I find conversations with my DD really boring

(10 Posts)
dimsum123 Sun 21-Apr-13 12:18:19

She is 9. She has a low attention span, is not good at listening and constantly constantly interrupts and cuts me short whilst I'm talking, even if she has asked me a question which I am then answering.

Conversations with her consist of her talking and me listening. She will tell me every minute detail of what she's going to do, what she has done etc etc and I find I just cannot listen to her for more than 30 seconds without feeling the need to get away.

She has always been a talker but she has very poor conversational skills. I try and reinforce constantly that interrupting is rude but she just cannot seem to help herself.

I feel bad for not spending lots of time chatting with her, but as I said her chats involve me just being a listening post which I just cann

dimsum123 Sun 21-Apr-13 12:19:00

sorry, just cannot do, no matter how hard I try.

valiumredhead Mon 22-Apr-13 18:36:59

She sounds like any other 9 year old tbh a chatty know it all!

You sound very low, are you?

DonkeysDontRideBicycles Mon 22-Apr-13 18:54:17

Is she like this at school?

If she cuts you short, get up and walk away. Just up and go to another room, outdoors, start doing something else.

Tell her you want to hear what she has to say but when another person is talking it's rude to interrupt.

Then you can handle the topic of conversations. Explain that a monologue is one person battering the other person's ears. Show her that if she draws breath another person can add to the conversation. if people look bored, glaze over, yawn or walk away then she is losing her audience.

dimsum123 Tue 23-Apr-13 09:39:05

Hello, sorry for disappearing.

Perhaps I was a bit low or stressed when I posted. I do find my tolerance levels with DD's battering my ears (great phrase) depend on my mood. Some days it doesn't bother me so much, other days I just can't bear it and need to be left alone and given some/lots of head space.

I'm very much an introvert and she is an extreme extrovert so it is a real clash or incompatible personalities.

She's a lovely bubbly, happy girl. I can be quite moody and changeable especially if I'm stressed or worried about something or I'm tired.
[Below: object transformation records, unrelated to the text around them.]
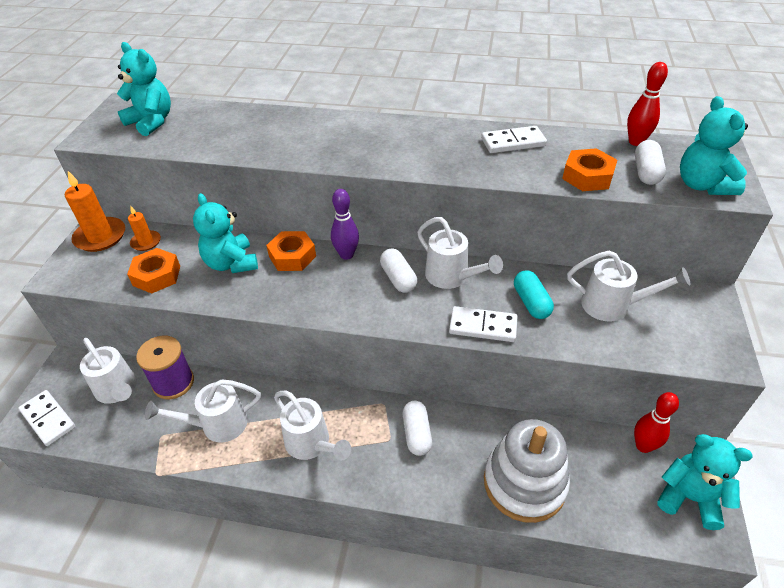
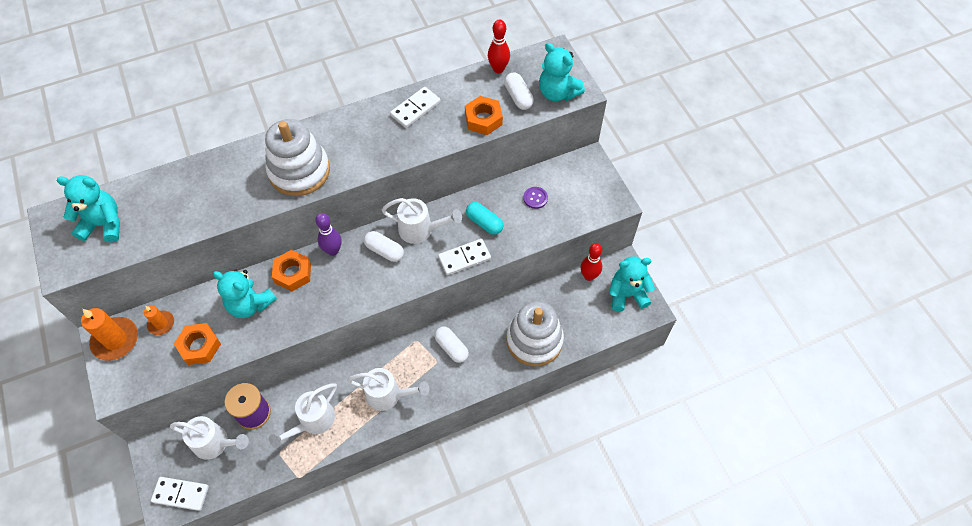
camera: 35 degrees left, 15 degrees up
(351, 148) = (299, 171): none -> white stacking toy
(613, 306) = (535, 198): white watering can -> purple button

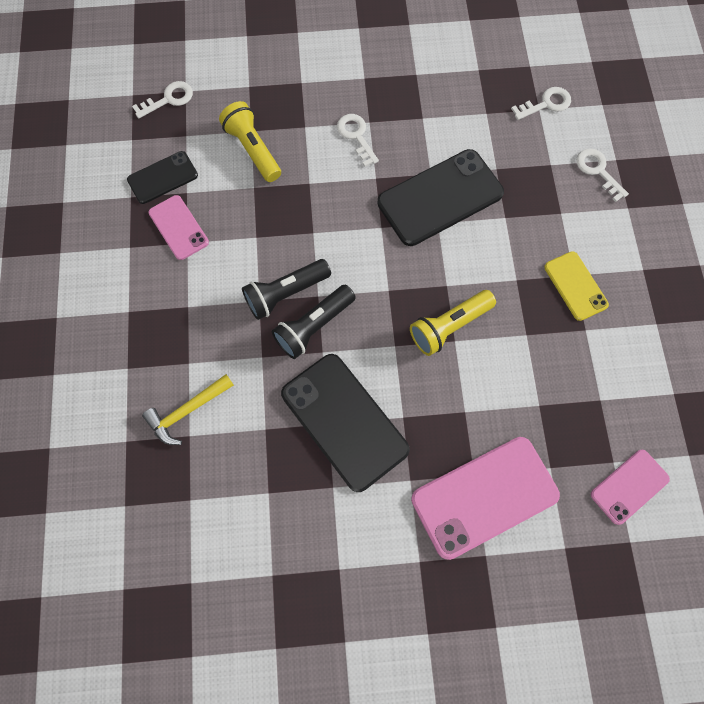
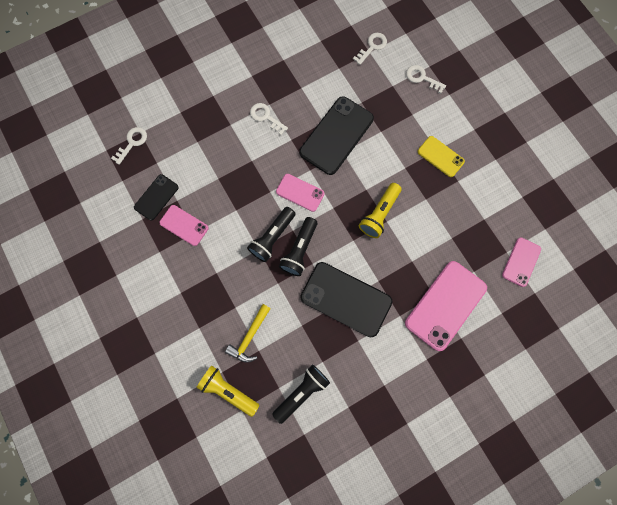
camera: 25 degrees left, 5 degrees up
(218, 521) = (302, 392): none -> black flashlight
(253, 149) = (205, 153): yellow flashlight -> yellow flashlight (228, 390)
(353, 251) = (300, 192): none -> pink phone

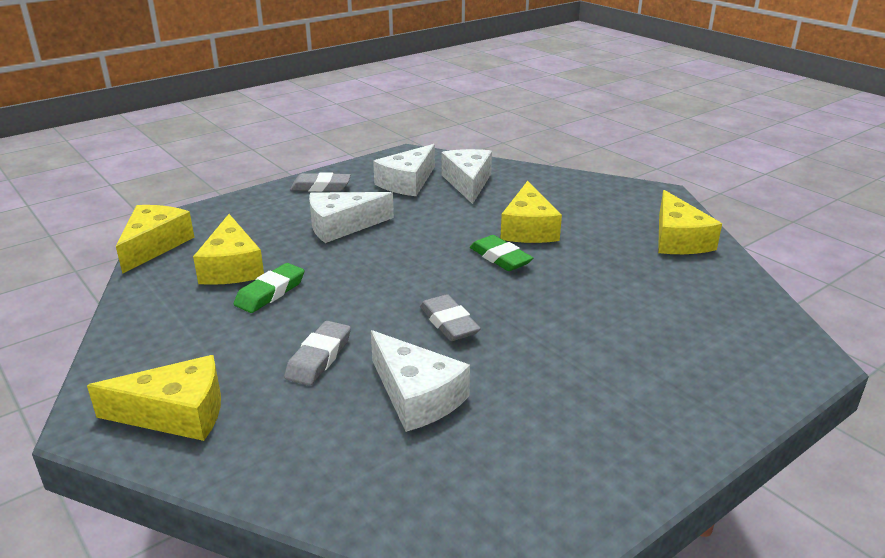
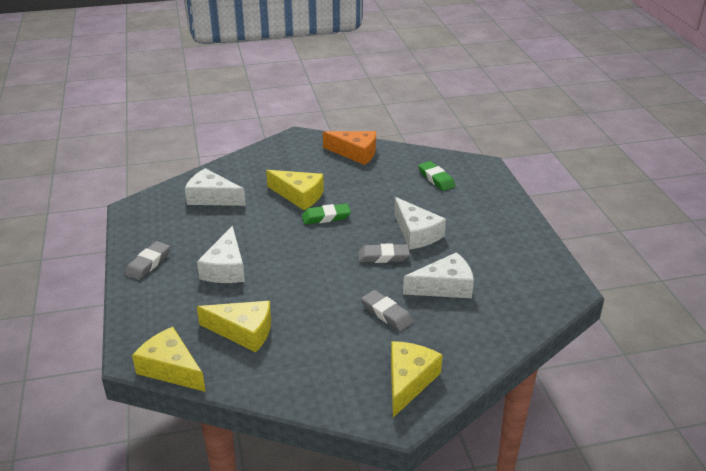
camera: 65 degrees left, 5 degrees up
(270, 292) = (295, 319): green eraser -> green eraser (436, 179)
(408, 182) = (184, 222): white cheese -> white cheese (416, 233)
(678, 239) = (355, 153): yellow cheese -> orange cheese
DonkeysDontRideBicycles Tue 23-Apr-13 18:17:43

Like valiumhead gently put it, perhaps you are low, DD's chatter is sometimes the straw that breaks the camel's back. Anything you want to offload about vent here or if you'd rather, name change and try a different section, take care.

dimsum123 Tue 23-Apr-13 22:26:47

Donkeys yes the chatter is the last straw sometimes.

I have been very stressed about some work we need done to the house, the cost of it all etc.

You are very kind, Thankyou for taking the time to post.

Springforward Tue 23-Apr-13 22:34:58

I sympathize I think, DS started talking and hasn't stopped since. I'm quite introverted and need peace every now and again. We have a few activities which keep DS occupied on his own for 30 mins at a time, and I deploy them judiciously. Have you got anything your DD might find absorbing enough to give you a chance of a little quiet when you really need it?

mamacoffee Thu 25-Apr-13 15:07:44

I agree with PPs who say you should find ways to cope, but as someone with two ppl in my life who could both talk for for England I would suggest that over time finding ways to teach her to stem her chattiness will do her a big favour in terms of her social development smile

DonkeysDontRideBicycles Thu 25-Apr-13 15:29:43

Maybe some calming music through headphones would help or just the headphones so you can look like you're concentrating with your eyes shut wink.